A Comissão Nacional Eleitoral foi excluída. Porque a estratégia do Executivo foi fazer das autarquias como se se tratasse de um resultado do programa de descentralização. Não. São duas coisas diferentes. A descentralização é um programa político-administrativo, enquanto as autarquias são uma tarefa jurídico-constitucional.
Mas tem confiança no processo de implementação?
A primeira questão a reter é que a implementação das autarquias é a terceira maior reforma política de Angola enquanto Estado. A primeira foi a independência e a segunda foi a constituição do multipartidarismo. A implementação das autarquias deve ser diferente do processo da independência, em que os três partidos, na altura movimentos de libertação, FNLA, MPLA e UNITA, se intitularam únicos e legítimos representantes do povo.
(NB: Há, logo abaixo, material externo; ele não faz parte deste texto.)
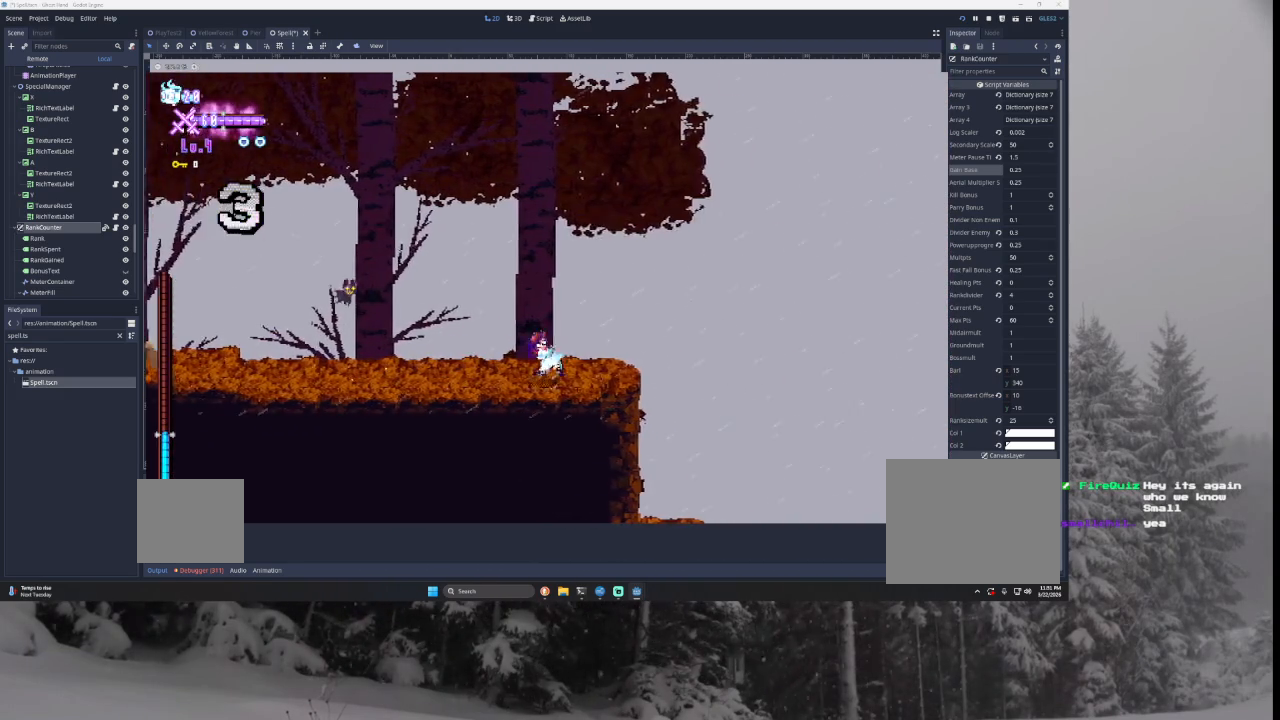
{"buttons": ["TRIANGLE"], "left_stick": "right", "right_stick": "center", "events": [[233, "TRIANGLE", "down"]]}
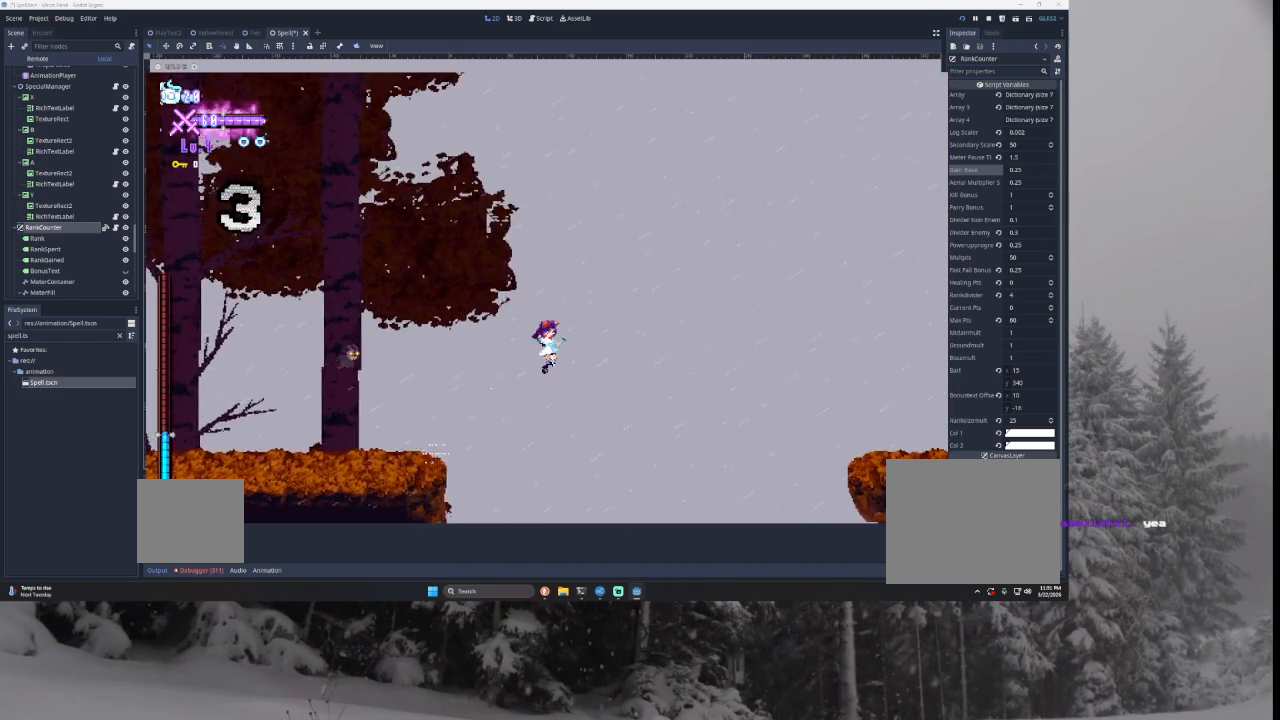
{"buttons": ["TRIANGLE"], "left_stick": "right", "right_stick": "center", "events": [[200, "TRIANGLE", "up"], [467, "TRIANGLE", "down"]]}
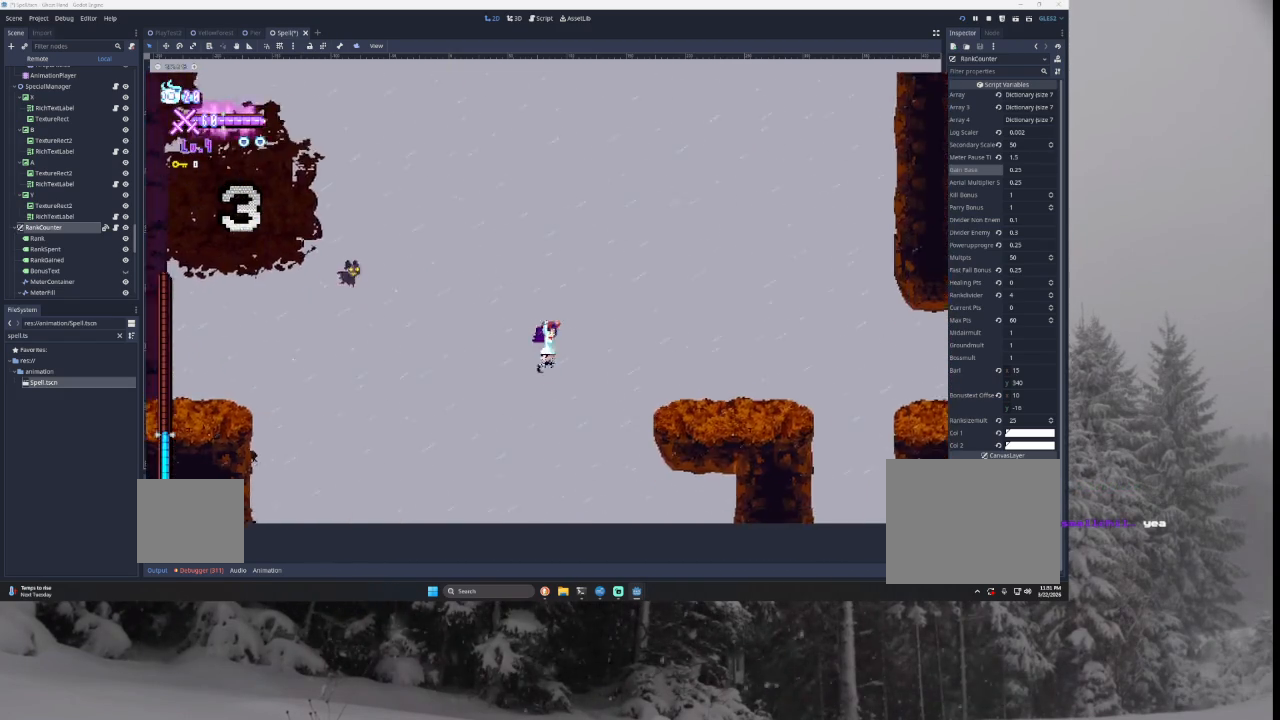
{"buttons": [], "left_stick": "right", "right_stick": "center", "events": [[100, "TRIANGLE", "up"]]}
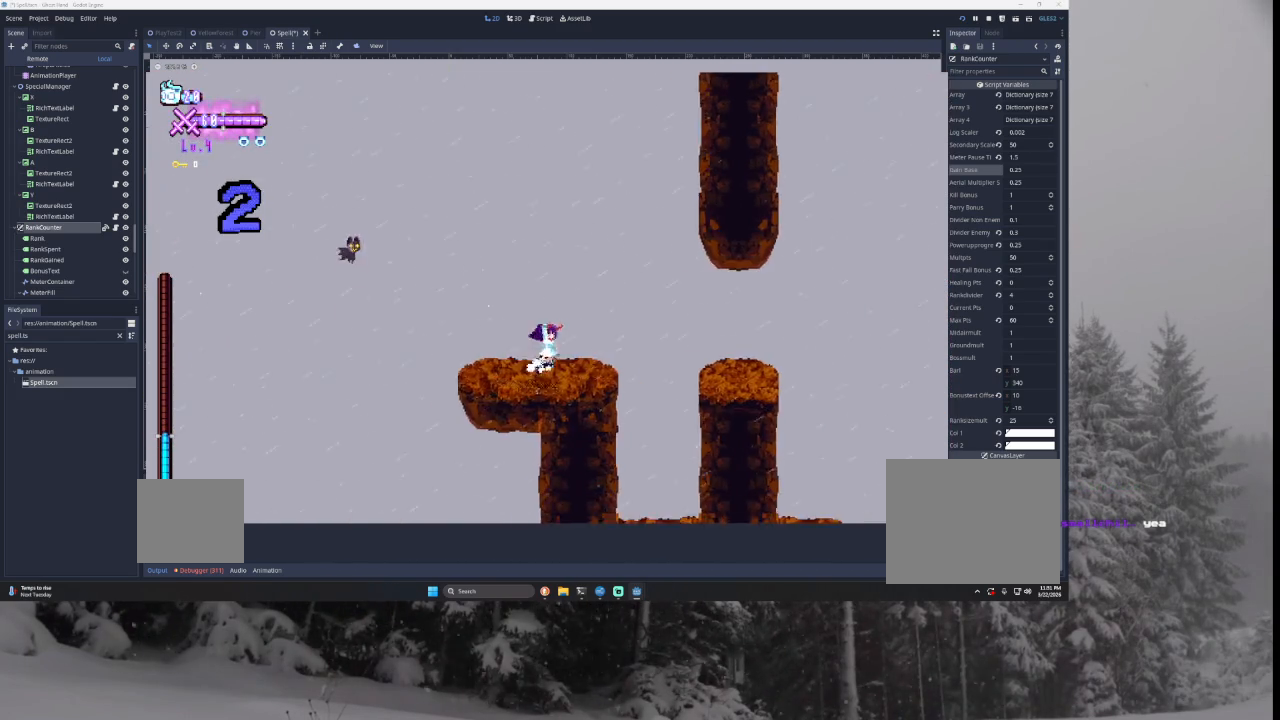
{"buttons": [], "left_stick": "right", "right_stick": "center", "events": [[100, "TRIANGLE", "down"], [233, "TRIANGLE", "up"]]}
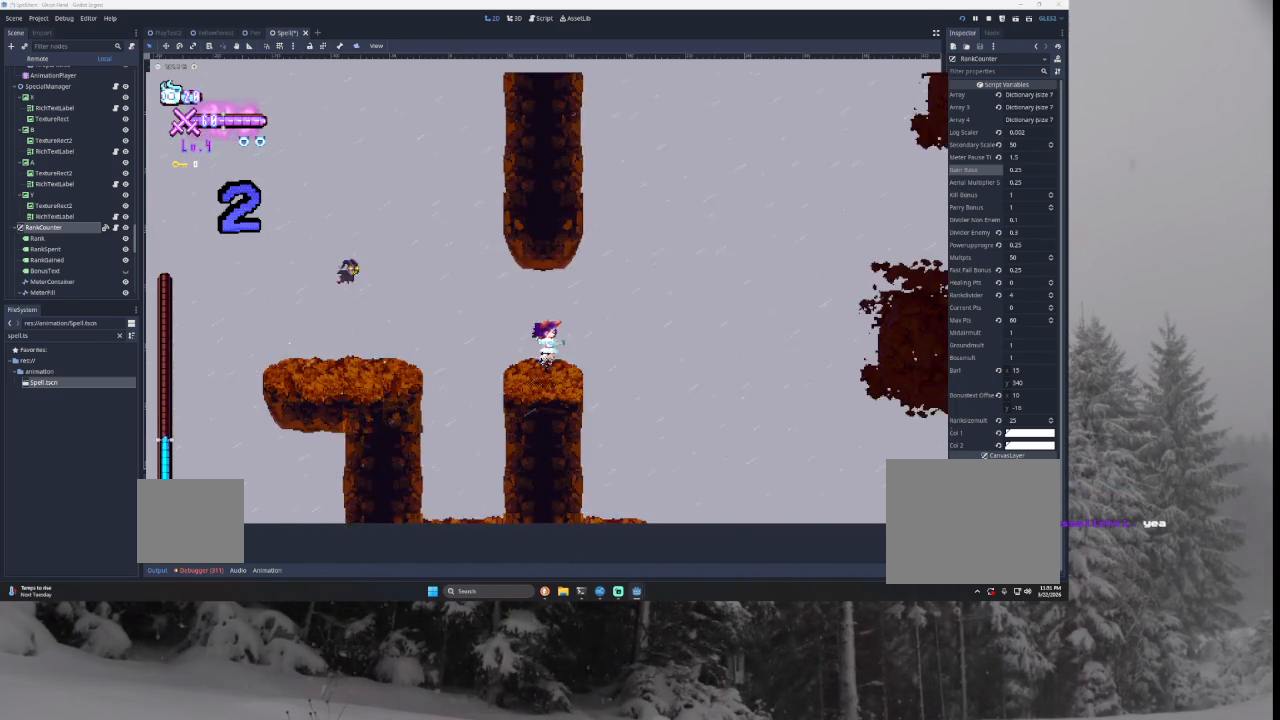
{"buttons": ["TRIANGLE"], "left_stick": "left", "right_stick": "center", "events": [[133, "TRIANGLE", "down"], [333, "left_stick", "left"], [400, "TRIANGLE", "up"], [467, "TRIANGLE", "down"]]}
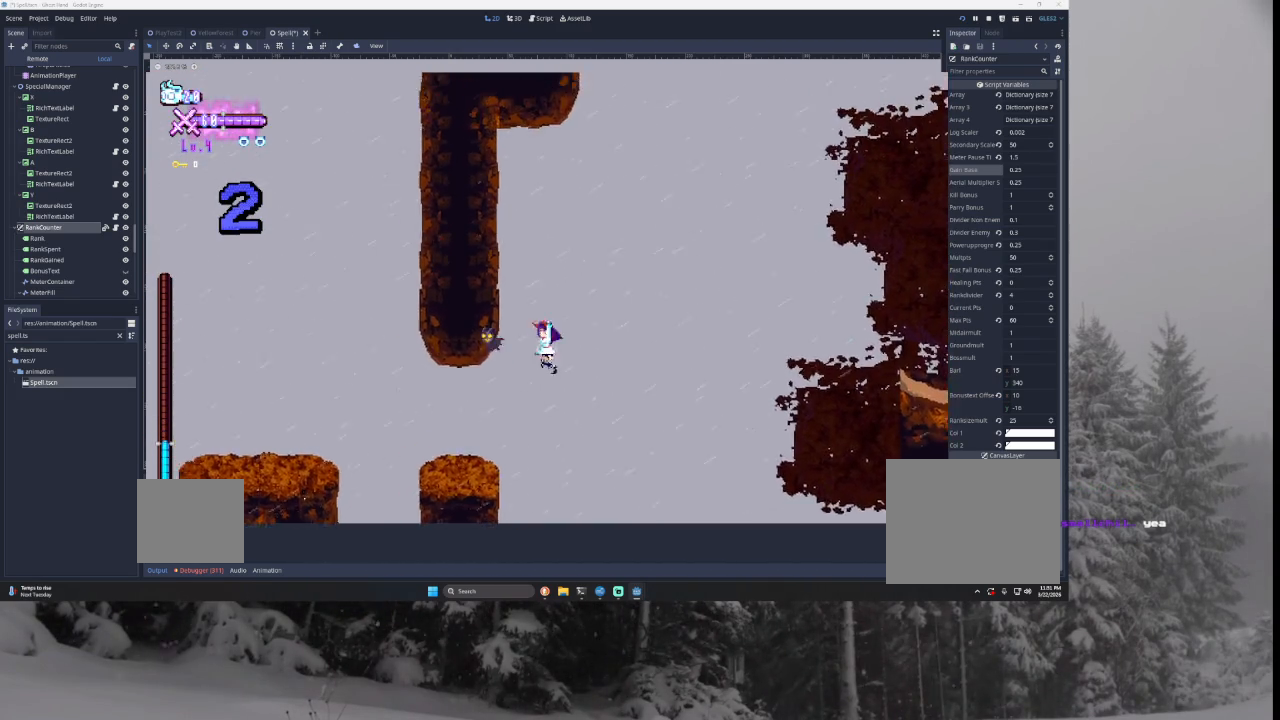
{"buttons": ["TRIANGLE"], "left_stick": "right", "right_stick": "center", "events": [[267, "TRIANGLE", "up"], [267, "left_stick", "center"], [367, "TRIANGLE", "down"], [367, "left_stick", "right"]]}
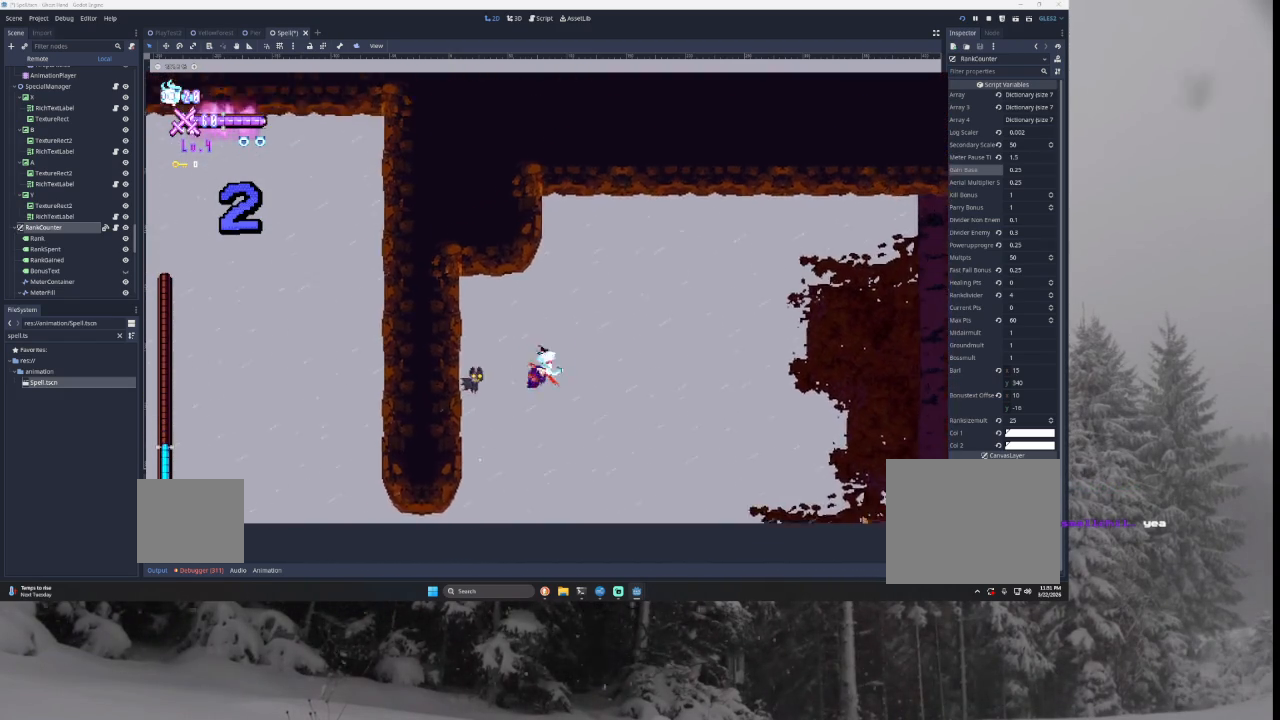
{"buttons": [], "left_stick": "right", "right_stick": "center", "events": [[467, "TRIANGLE", "up"]]}
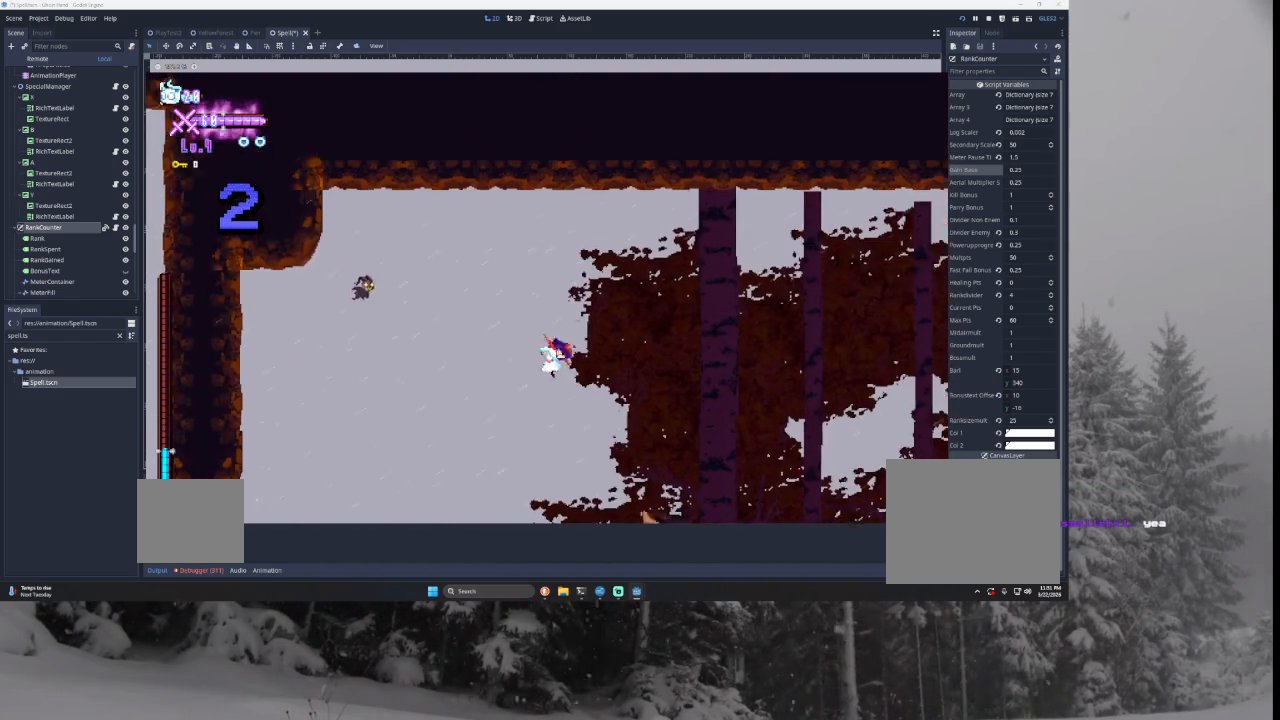
{"buttons": [], "left_stick": "right", "right_stick": "center", "events": []}
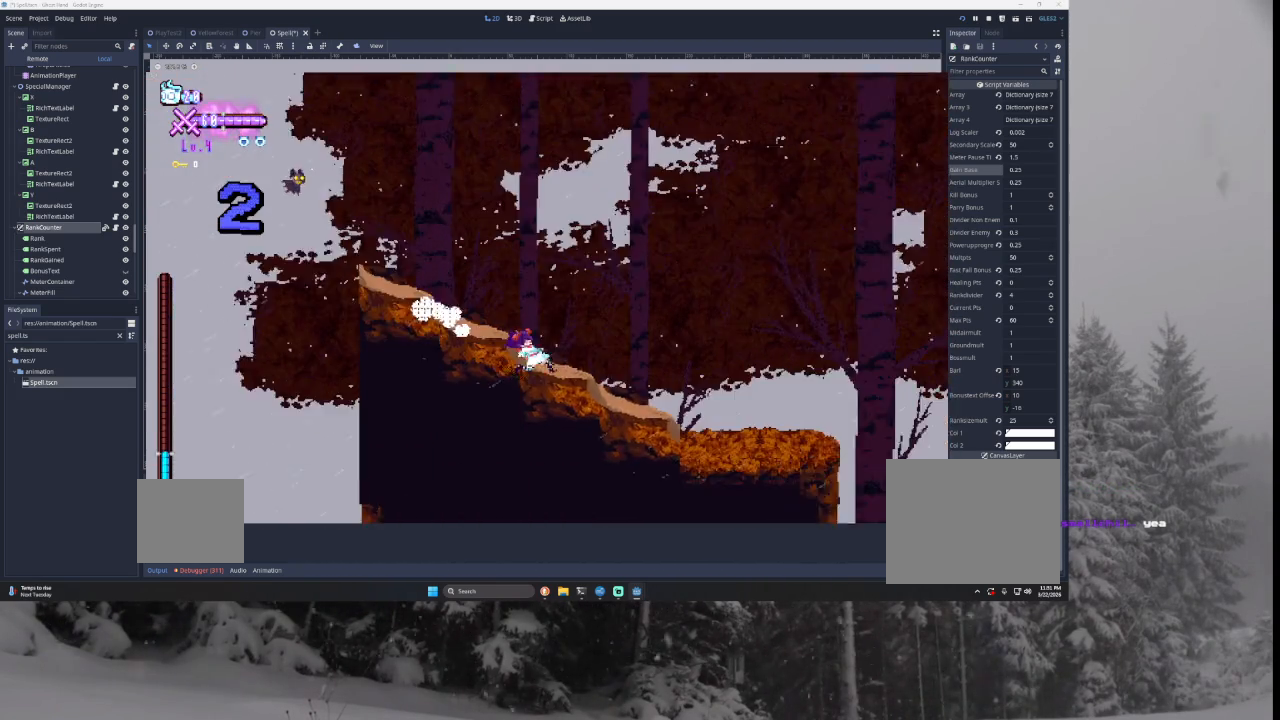
{"buttons": ["TRIANGLE"], "left_stick": "right", "right_stick": "center", "events": [[400, "TRIANGLE", "down"]]}
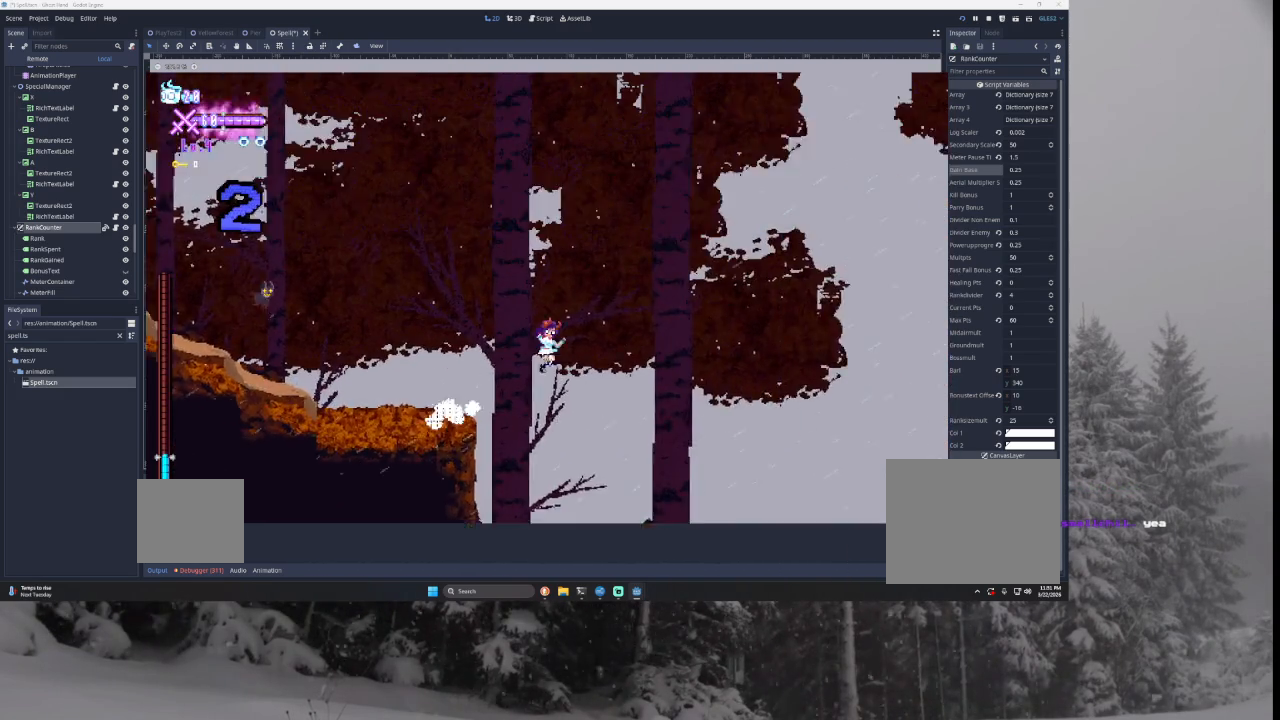
{"buttons": ["TRIANGLE"], "left_stick": "right", "right_stick": "center", "events": []}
Por isso é que esse processo de preparação tem de ser mais inclusivo.
Concorda com o modelo de candidaturas às eleições?
Na forma como se coloca, os partidos políticos partem em vantagem para apresentar listas. Sendo assim, todos aqueles membros de comités municipais dos partidos serão transformados em autarcas e secretários de autarcas. A UNITA e o MPLA ainda não conseguem chegar a consensos políticos no Parlamento para aprovar leis. Acreditamos que vão coabitar num contexto de, um ganha tudo e outro não tem nada. Os municípios não têm estruturas de associações locais, mas têm organizações partidárias e os comités de acção. Se fizermos uma sondagem de potenciais candidatos para as autarquias, tenho a certeza de que actores individuais da sociedade civil aparecem na primeira lista. Mas o nosso sistema não permite candidaturas individuais.
Quais serão as consequências?
A primeira é que vamos ter um retrocesso muito grande no que concerne à participação cívica. Vão perder-se as esperanças de que um angolano, enquanto cidadão, pode participar na política. Uma outra consequência é que não se vai realizar o princípio da autonomia administrativa e política.
Não acha que as autarquias vão fazer surgir várias associações locais?
Não necessariamente. Isso vai depender muito da dinâmica local. Há realidades em que o autarca pode dinamizar o surgimento de associações, mas há outras em que ao autarca não interessa dinamizar, porque é um contrapoder. Pela nossa realidade, as autarquias não vão estimular o surgimento das associações locais. O exemplo é o do poder central que, na sua forma, não estimula o surgimento de associações e organizações.
Que leitura faz sobre a questão da autonomia financeira?
O que vai acontecer é que, com a implementação das autarquias, vamos viver um período de ‘cair na real’. Alguns vão sobreviver e outros não. É a dinâmica da vida. Alguns estão entusiasmados que serão autarcas. Pode ter 30 anos de experiência de administrador municipal, mas não tem experiência de prestar contas. A realidade é completamente diferente. Até ‘cair na real’, ou o município fica na desgraça, ou será obrigado a pedir demissão.
Refere-se a uma crise de gestão?
Espero que percebam isso, no sentido real, do que eu quero dizer. Os municípios, depois das autarquias, vão entrar em situação de crise, porque vão viver novas realidades. Por isso é que a implementação das autarquias tem de ter uma abrangência além dos partidos políticos para que, em momento de crise, todos se sintam responsáveis para superar. Não me refiro só à crise financeira, mas à crise de maneira de estar, de que tudo aquilo de que se tinha esperança de que Luanda vai resolver. A esperança vai morrer no município, se o autarca ou o conselho não tiver capacidade de resolver.